### How to complete this task
Copy from the crane fine article, word for word, the part starting at "Judge Palmer said" and ending at "Judge Palmer stated.".

### Passage provided
■ ■ ■ ■

$160K fine after toppled crane in Dandenong South

The County Court of Victoria. (AAP/Con Chronis)

by Cam Lucadou-Wells

A company has been convicted and fined $160,000 after a 60-tonne crane toppled near two workers on a Dandenong South construction site in 2019.

Misz Pty Ltd, trading as Steel and Precast Erectors, was sentenced in the Victorian County Court on 18 September after pleading guilty to a charge of failing to ensure a safe workplace.

The company had been hired to lift and install pre-fabricated steel structures to form a roof on a factory’s building extension.

On a windy 3 June 2019, the crane tilted over to the right.

Its boom struck the building roof, and its load of steel components crashed onto the building and close to two workers on a nearby platform.

The crane operator – a Misz director – had to crawl out of the crane’s cabin. He told WorkSafe that a gust of wind had pushed the crane “out of radius”, sentencing judge Andrew Palmer said.

“That no-one was injured or killed, when they might easily have been, is a matter of pure luck.”

A WorkSafe inspector found a bulldog clip was used to disable a warning system in the cabin.

If operational, it could have alerted the operator and led to the load’s weight being reduced, the crane moved closer to the building, using a larger crane or waiting for weather conditions to change, WorkSafe argued.

Judge Palmer said Misz’s guilty plea acknowledged there was a risk that by disabling the warning system that the crane was operated outside its safety parameters.

There was no evidence that the disabling happened on a regular basis, nor that Misz took a “cavalier or corner-cutting approach” to the lift.

He noted that Misz didn’t offer an explanation for why the warning system was disabled on that day.

“The obvious inference is that the warning system was disabled in order to allow the crane to be operated near to, at, or beyond its safety parameters, without the warning being triggered.

“That inevitably makes it a serious breach.”

However, it was not as serious as bypassing an interlock or override device that prevents a machine being used in an unsafe manner, Judge Palmer stated.

Misz, which is no longer trading, had no prior convictions or subsequent offending.

Its “traumatized” director later sold the crane. The company had “limited capacity” to pay a fine.

WorkSafe health and safety executive director Sam Jenkin said the consequences could have been “absolutely catastrophic”.

“Built-in safety mechanisms serve a very real purpose and it is simply unacceptable for any duty holder to treat them as an optional extra that can be switched off for the sake of short-term convenience.”

■ ■ ■ ■

### Stored data
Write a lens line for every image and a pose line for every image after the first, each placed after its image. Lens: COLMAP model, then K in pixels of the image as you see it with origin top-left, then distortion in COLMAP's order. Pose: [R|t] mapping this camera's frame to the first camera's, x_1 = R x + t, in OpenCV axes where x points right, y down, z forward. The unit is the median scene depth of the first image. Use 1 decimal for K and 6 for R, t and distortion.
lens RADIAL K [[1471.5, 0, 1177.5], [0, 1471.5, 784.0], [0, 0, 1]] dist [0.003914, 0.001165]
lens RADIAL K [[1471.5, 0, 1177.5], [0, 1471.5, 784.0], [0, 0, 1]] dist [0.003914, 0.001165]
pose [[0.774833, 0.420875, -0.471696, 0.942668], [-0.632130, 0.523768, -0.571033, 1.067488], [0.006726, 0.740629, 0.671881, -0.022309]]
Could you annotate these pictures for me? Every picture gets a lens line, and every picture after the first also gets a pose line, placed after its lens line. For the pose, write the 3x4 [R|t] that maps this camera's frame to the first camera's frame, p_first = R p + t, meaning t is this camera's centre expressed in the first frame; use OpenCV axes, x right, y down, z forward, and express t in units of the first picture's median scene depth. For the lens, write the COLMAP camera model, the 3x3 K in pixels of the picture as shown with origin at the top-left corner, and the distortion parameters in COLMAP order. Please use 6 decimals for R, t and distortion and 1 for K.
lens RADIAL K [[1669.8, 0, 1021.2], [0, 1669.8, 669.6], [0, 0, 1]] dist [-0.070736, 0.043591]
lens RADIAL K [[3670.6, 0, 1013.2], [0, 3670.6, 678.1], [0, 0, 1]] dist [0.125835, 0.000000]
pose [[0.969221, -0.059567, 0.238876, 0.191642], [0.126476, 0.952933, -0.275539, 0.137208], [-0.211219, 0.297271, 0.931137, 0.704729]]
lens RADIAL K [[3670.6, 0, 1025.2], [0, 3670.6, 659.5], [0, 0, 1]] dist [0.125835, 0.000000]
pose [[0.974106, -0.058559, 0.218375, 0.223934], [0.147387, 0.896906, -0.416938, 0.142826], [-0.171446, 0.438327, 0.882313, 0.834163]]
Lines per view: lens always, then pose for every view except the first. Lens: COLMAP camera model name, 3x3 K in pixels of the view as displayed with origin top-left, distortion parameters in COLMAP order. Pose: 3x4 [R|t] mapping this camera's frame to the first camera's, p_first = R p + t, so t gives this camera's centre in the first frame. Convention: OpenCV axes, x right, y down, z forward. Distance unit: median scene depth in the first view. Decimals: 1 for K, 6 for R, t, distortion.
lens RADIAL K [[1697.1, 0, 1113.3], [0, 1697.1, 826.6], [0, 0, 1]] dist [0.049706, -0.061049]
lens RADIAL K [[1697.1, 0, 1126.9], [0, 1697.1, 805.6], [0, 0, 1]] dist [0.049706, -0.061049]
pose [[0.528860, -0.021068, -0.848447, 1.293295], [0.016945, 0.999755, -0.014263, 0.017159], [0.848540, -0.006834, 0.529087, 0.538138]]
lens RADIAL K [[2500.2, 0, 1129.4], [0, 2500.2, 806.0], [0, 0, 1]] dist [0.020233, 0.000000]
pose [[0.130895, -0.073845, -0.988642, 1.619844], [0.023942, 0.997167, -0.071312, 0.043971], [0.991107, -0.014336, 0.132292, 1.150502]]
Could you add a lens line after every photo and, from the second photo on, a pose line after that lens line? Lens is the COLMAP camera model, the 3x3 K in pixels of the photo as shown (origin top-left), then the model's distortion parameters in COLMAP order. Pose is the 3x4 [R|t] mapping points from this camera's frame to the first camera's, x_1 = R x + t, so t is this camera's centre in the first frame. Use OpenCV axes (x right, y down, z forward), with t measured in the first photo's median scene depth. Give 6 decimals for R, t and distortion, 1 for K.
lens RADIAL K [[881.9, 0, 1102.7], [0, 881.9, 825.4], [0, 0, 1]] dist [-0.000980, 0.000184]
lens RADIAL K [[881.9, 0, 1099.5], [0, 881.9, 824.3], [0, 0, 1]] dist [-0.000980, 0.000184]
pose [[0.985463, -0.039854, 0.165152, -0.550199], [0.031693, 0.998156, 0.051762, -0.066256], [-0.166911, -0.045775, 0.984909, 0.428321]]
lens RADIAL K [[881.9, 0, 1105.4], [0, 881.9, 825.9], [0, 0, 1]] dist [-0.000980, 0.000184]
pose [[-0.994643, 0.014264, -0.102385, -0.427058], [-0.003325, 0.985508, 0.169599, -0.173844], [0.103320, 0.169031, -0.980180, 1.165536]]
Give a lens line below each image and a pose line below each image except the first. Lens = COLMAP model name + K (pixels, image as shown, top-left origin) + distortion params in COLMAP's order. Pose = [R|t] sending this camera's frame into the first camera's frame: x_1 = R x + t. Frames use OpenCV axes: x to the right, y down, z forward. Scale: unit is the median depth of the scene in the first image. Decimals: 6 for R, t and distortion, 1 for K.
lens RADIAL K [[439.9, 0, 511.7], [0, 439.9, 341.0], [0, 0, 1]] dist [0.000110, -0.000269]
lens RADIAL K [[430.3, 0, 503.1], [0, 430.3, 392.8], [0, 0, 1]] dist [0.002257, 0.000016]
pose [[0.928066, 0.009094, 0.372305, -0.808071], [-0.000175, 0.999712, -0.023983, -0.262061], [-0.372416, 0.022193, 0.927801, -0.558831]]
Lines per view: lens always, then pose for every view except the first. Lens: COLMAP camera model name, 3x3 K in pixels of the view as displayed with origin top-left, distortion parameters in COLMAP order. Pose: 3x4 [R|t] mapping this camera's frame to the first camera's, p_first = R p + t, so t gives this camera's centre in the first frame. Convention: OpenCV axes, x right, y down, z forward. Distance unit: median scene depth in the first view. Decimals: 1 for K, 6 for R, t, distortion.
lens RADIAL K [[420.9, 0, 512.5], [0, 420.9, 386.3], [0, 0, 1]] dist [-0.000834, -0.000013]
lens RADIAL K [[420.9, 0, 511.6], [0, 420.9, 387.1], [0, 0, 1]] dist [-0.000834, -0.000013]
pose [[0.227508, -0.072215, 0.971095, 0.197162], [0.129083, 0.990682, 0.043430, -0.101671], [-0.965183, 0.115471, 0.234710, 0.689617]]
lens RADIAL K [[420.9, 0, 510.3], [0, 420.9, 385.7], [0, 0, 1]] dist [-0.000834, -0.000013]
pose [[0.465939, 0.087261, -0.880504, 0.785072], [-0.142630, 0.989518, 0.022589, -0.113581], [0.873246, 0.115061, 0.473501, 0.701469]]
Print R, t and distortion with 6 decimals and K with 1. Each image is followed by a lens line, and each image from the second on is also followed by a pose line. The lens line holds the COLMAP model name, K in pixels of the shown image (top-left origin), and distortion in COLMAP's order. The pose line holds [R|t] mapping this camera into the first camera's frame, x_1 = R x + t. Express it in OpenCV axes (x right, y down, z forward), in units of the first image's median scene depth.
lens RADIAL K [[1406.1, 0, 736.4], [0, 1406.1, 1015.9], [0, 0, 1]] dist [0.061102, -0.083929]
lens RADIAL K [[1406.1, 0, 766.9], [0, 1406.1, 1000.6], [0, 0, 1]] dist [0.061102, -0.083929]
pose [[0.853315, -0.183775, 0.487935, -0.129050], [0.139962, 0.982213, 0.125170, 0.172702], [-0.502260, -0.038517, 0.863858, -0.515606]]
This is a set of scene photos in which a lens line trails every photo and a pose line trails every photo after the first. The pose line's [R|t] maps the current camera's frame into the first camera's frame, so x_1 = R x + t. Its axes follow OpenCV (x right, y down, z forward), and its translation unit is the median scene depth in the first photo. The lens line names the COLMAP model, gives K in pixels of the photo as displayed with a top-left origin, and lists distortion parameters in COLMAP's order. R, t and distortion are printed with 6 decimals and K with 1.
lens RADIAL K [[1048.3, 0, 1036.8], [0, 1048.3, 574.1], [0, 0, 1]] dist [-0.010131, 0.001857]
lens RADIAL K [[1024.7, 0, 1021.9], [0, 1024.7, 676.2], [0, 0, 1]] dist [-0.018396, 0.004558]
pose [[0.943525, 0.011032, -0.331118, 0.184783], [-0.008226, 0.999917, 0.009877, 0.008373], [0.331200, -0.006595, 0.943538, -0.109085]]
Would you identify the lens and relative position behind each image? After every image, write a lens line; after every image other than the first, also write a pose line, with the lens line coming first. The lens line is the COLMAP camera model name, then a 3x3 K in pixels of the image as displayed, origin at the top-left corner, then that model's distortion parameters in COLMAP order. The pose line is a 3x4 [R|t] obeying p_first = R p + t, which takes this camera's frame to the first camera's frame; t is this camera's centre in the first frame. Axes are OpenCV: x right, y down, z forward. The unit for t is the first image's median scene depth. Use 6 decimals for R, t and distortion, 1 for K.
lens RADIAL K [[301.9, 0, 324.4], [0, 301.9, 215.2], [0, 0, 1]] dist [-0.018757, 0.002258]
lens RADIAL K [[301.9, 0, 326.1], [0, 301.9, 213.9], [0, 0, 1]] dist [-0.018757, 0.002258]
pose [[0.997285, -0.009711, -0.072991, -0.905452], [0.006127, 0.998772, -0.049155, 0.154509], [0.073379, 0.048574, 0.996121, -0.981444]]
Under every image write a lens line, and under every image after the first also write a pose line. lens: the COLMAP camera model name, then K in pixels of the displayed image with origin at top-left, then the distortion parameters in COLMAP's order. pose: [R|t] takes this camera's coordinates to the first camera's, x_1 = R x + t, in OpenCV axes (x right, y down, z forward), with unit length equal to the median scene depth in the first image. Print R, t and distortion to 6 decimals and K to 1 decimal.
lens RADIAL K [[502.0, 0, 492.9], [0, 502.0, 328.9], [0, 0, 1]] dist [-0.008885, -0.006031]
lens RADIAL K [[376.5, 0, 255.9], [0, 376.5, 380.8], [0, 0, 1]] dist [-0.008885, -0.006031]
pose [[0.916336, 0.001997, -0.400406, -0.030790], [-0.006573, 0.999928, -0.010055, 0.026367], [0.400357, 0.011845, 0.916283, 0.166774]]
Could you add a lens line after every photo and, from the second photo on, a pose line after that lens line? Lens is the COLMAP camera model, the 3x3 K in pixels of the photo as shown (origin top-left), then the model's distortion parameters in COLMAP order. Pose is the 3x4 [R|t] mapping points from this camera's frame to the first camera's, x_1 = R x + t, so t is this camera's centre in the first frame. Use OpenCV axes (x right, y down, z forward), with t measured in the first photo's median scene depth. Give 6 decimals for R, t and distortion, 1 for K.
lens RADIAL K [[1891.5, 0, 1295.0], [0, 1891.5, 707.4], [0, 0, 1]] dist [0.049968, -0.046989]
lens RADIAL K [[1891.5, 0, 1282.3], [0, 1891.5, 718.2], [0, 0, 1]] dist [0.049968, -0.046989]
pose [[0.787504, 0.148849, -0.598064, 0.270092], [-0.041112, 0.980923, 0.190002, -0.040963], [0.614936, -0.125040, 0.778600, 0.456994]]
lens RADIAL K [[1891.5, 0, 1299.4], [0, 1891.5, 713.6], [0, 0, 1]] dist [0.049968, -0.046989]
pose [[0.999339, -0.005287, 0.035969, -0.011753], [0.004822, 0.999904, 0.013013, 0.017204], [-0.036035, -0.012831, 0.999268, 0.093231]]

■ ■ ■ ■

### Written reply
Judge Palmer said Misz’s guilty plea acknowledged there was a risk that by disabling the warning system that the crane was operated outside its safety parameters.

There was no evidence that the disabling happened on a regular basis, nor that Misz took a “cavalier or corner-cutting approach” to the lift.

He noted that Misz didn’t offer an explanation for why the warning system was disabled on that day.

“The obvious inference is that the warning system was disabled in order to allow the crane to be operated near to, at, or beyond its safety parameters, without the warning being triggered.

“That inevitably makes it a serious breach.”

However, it was not as serious as bypassing an interlock or override device that prevents a machine being used in an unsafe manner, Judge Palmer stated.